How to Set Up an Asynchronous Worker

1. Objective:

Describe the steps to set up an asynchronous worker in a project. The worker will get observe a directory for new files and process them asynchronously.

This can be used to process files in the background, e.g. processing images uploaded by users.

2. Steps:

Step 1: Create a new worker from template.

Create a new worker from the template provided in the project. The worker should be able to observe a directory for new files and process them asynchronously.

Step 2: Define the worker's configuration.

Set up the number of concurrent tasks that can be processed as well as the number of asynchronous workers that can be spawned. Currently, the parameters are hardcoded in the worker script - refactor the code to read these values from a configuration file.

Modify the following code:

NUM_CONCURRENT_TASKS = 3
NUM_WORKERS = 5
DIRECTORY_TO_WATCH = "./watched_directory"
OUTPUT_DIRECTORY = "./processed_files"

to read the values from a configuration file.

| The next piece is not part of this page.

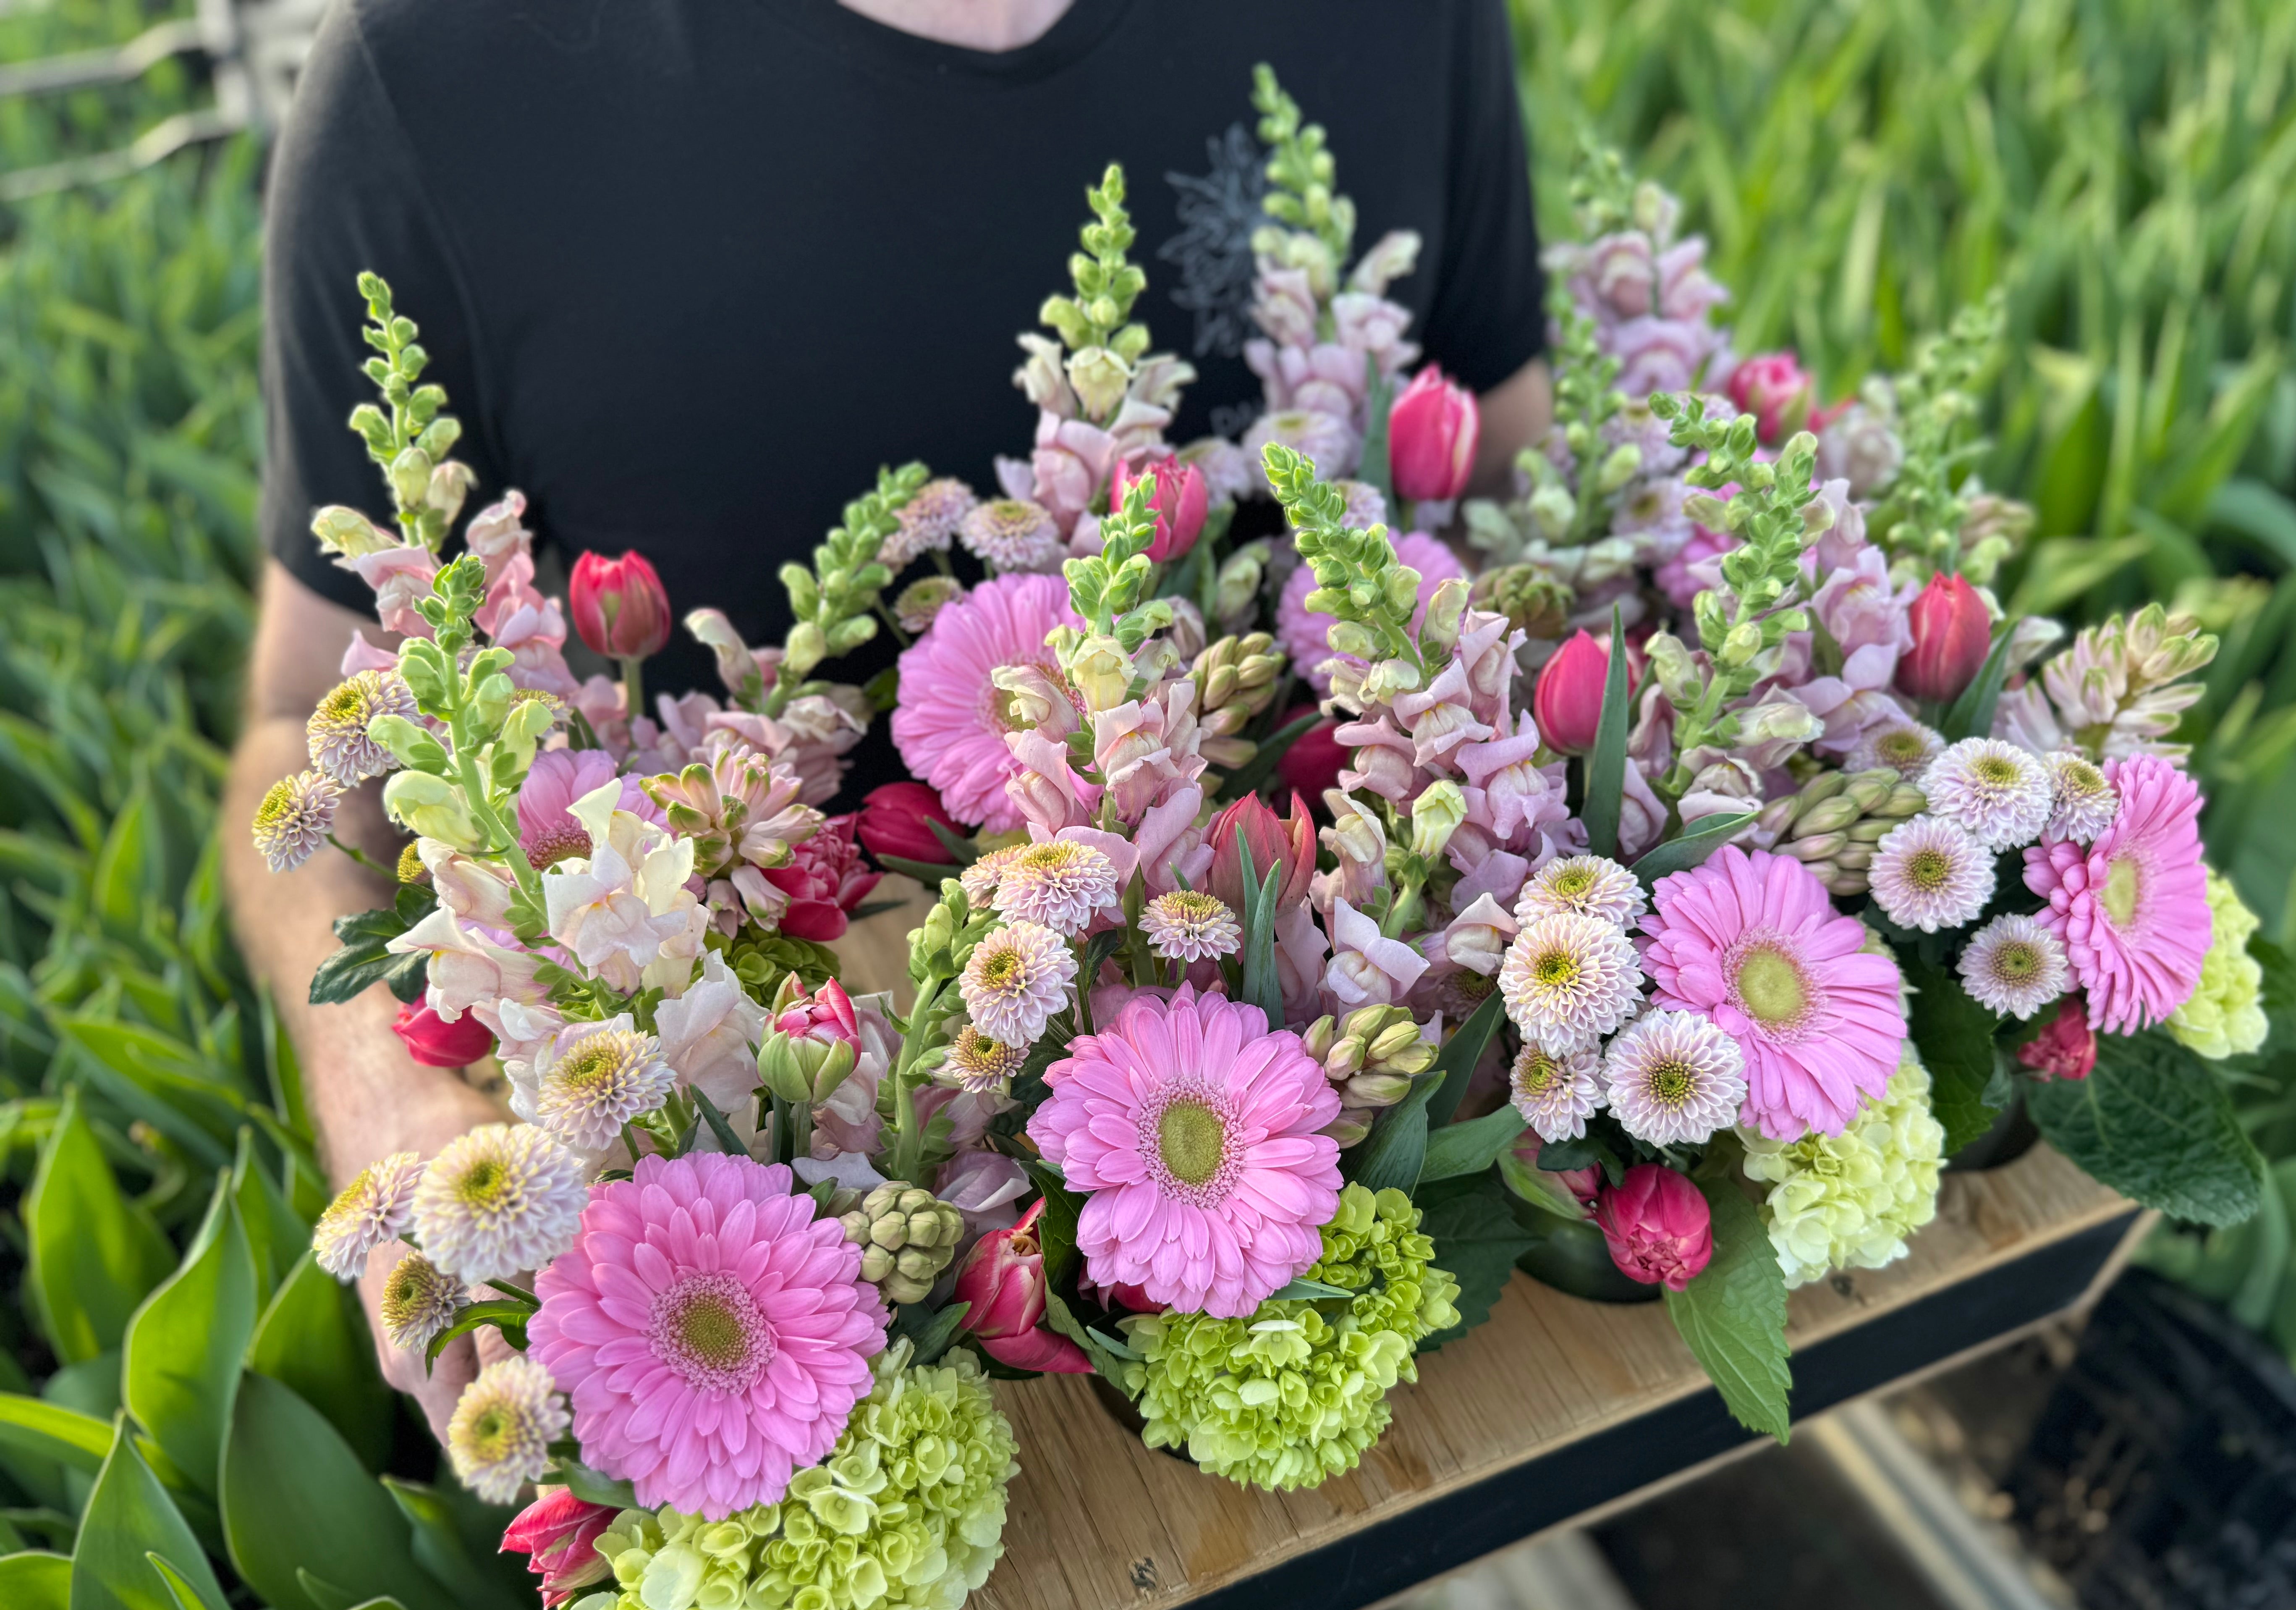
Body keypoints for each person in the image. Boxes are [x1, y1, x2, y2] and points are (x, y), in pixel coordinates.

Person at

Step 3: Implement the worker's processing logic.

Implement the worker's processing logic. The worker should take a file from the watched as input, do a task based on the file, and then create a result file to the output directory.

In the template, the worker is processing the file by simply waiting for a random amount of time and then renaming the file.

Rewrite the following code to implement the processing logic:

async def task_coroutine(file_path: str, output_directory: str):
    """Process a file asynchronously.

    Args:
        - file_path: The path to the file to process.
        - output_directory: The directory to move the processed file to
    """

    # Process the file - this could be IO-bound or CPU-bound work
    sleep_time = random.uniform(3, 7)
    print(f"Processing file: {file_path}, will take {sleep_time:.2f} seconds.")
    await asyncio.sleep(sleep_time)
    print(f"Completed processing file: {file_path}.")

    # Move the file to the output directory
    os.rename(file_path, f"{output_directory}/{os.path.basename(file_path)}")

Make sure that the the coroutine uses async I/O operations to avoid blocking the event loop.

Setp 3: Implement any other modifications to the worker.

Implement any other modifications to the worker that are necessary for the project.

For example:

  • add a database connection to the worker.
  • setup more detailed logging.

Step 4: Test the worker.

Test the worker by running it and observing the output. The worker should process files asynchronously and create the result files in the output directory.

Step 5: Deploy the worker.

Deploy the worker to the production environment.

Step 5.1: Set up the worker as a systemd service.

On Ubuntu, you can set up the worker as a systemd service by creating a service file in /etc/systemd/system/:

For exameple, create a file named async_worker.service with the following content:

[Unit]
Description=Asynchronous Worker
After=network.target

[Service]
User=<username>
WorkingDirectory=/path/to/worker
ExecStart=/path/to/venv/bin/python worker.py --config ./relative/path/to/config.yaml
Restart=always

[Install]
WantedBy=multi-user.target

3. Additional Information:

  • The worker should be able to handle errors gracefully and log them.
  • The worker should be able to recover from failures and continue processing files.